Otro palazo, otro chorro de sudor. Su esfuerzo salpica los escombros a sus pies; pedazos de cemento, neumáticos, rocas y bloques partidos. Desechos de construcciones de toda la ciudad forman una calle que no acaba de nacer.

En un extremo de la principal capital del norte de Colombia, por donde ya no hay cemento y el monte se desparrama. Donde la ola de progreso urbanizador de Barranquilla se desmorona como una arepa de harina vieja, mordisqueada por alimañas. Detrás de una loma. Más allá de las últimas vías pavimentadas. Al final de un barrio que se sigue llamando La Ceiba, aunque ya casi no le quedan árboles. A donde no llega ninguna ruta de bus ni taxi. Ni ningún policía ni funcionario público ni ONG. Al fondo de un foso donde parecía no haber nada.

Villa Caracas, le llaman a este nuevo barrio que se alza del polvo, de la nada. Levantado por las ilusiones, y las manos de inmigrantes venezolanos, como César.

No hay cifras oficiales de cuántos han llegado a vivir al Caribe colombiano, solo la certeza de que en esta región es donde más se concentran. Y que se cuentan por miles. Día a día crece el número de los que salen huyendo de Venezuela. Censos de organizaciones civiles apuntan a que son alrededor de 3.200 en Barranquilla. En esa estadística entran la madre de César, su hermana, sus tres hijas y sus vecinos.

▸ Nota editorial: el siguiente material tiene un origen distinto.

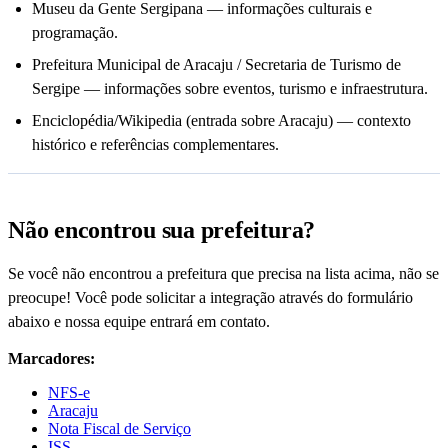
Museu da Gente Sergipana — informações culturais e
programação.
Prefeitura Municipal de Aracaju / Secretaria de Turismo de
Sergipe — informações sobre eventos, turismo e infraestrutura.
Enciclopédia/Wikipedia (entrada sobre Aracaju) — contexto
histórico e referências complementares.
Não encontrou sua prefeitura?
Se você não encontrou a prefeitura que precisa na lista acima, não se
preocupe! Você pode solicitar a integração através do formulário
abaixo e nossa equipe entrará em contato.
Marcadores:
NFS-e
Aracaju
Nota Fiscal de Serviço
ISS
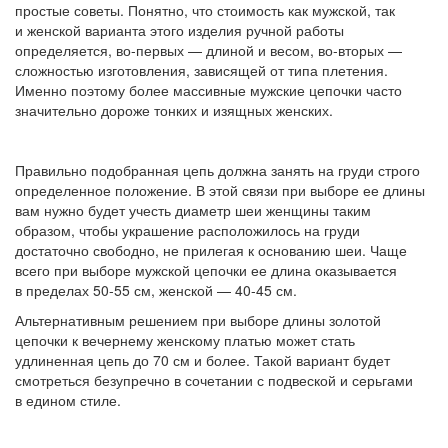
простые советы. Понятно, что стоимость как мужской, так
и женской варианта этого изделия ручной работы
определяется, во-первых — длиной и весом, во-вторых —
сложностью изготовления, зависящей от типа плетения.
Именно поэтому более массивные мужские цепочки часто
значительно дороже тонких и изящных женских.
Правильно подобранная цепь должна занять на груди строго
определенное положение. В этой связи при выборе ее длины
вам нужно будет учесть диаметр шеи женщины таким
образом, чтобы украшение расположилось на груди
достаточно свободно, не прилегая к основанию шеи. Чаще
всего при выборе мужской цепочки ее длина оказывается
в пределах 50-55 см, женской — 40-45 см.
Альтернативным решением при выборе длины золотой
цепочки к вечернему женскому платью может стать
удлиненная цепь до 70 см и более. Такой вариант будет
смотреться безупречно в сочетании с подвеской и серьгами
в едином стиле.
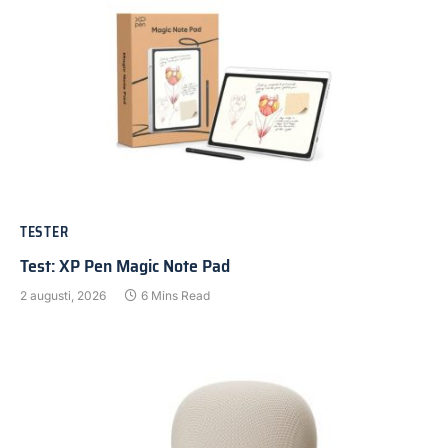
TESTER
Test: XP Pen Magic Note Pad
2 augusti, 2026
6 Mins Read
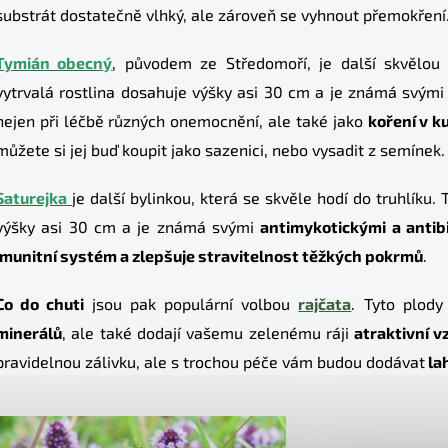
substrát dostatečně vlhký, ale zároveň se vyhnout přemokření
Tymián obecný
, původem ze Středomoří, je další skvělou 
vytrvalá rostlina dosahuje výšky asi 30 cm a je známá svým
nejen při léčbě různých onemocnění, ale také jako
koření v k
můžete si jej buď koupit jako sazenici, nebo vysadit z semínek.
Saturejka
je další bylinkou, která se skvěle hodí do truhlíku.
výšky asi 30 cm a je známá svými
antimykotickými a antib
imunitní systém a zlepšuje stravitelnost těžkých pokrmů
.
Co do chuti
jsou pak populární volbou
rajčata
. Tyto plody
minerálů
, ale také dodají vašemu zelenému ráji
atraktivní v
pravidelnou zálivku, ale s trochou péče vám budou dodávat
la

Unas 100 casas se apilan aquí entre zanjas y montículos de tierra. No hay nubes. El sol cae como un baño de fuego sobre esta bodega humana al aire libre, hecha de hileras de cajones recostados unos sobre otros. Botellas de plástico sirven de lámparas y tarros de pintura de macetas. Cruces de palos secos sostienen cables de energía pelados. Bolsas negras ajustadas con ladrillos cubren los bordes de los techos de latones oxidados. Florecitas violetas y amarillas surgen en un punto de la maleza. Dos niños corren por ahí descalzos, y un perro flaco se sirve un banquete de huesos de conejo.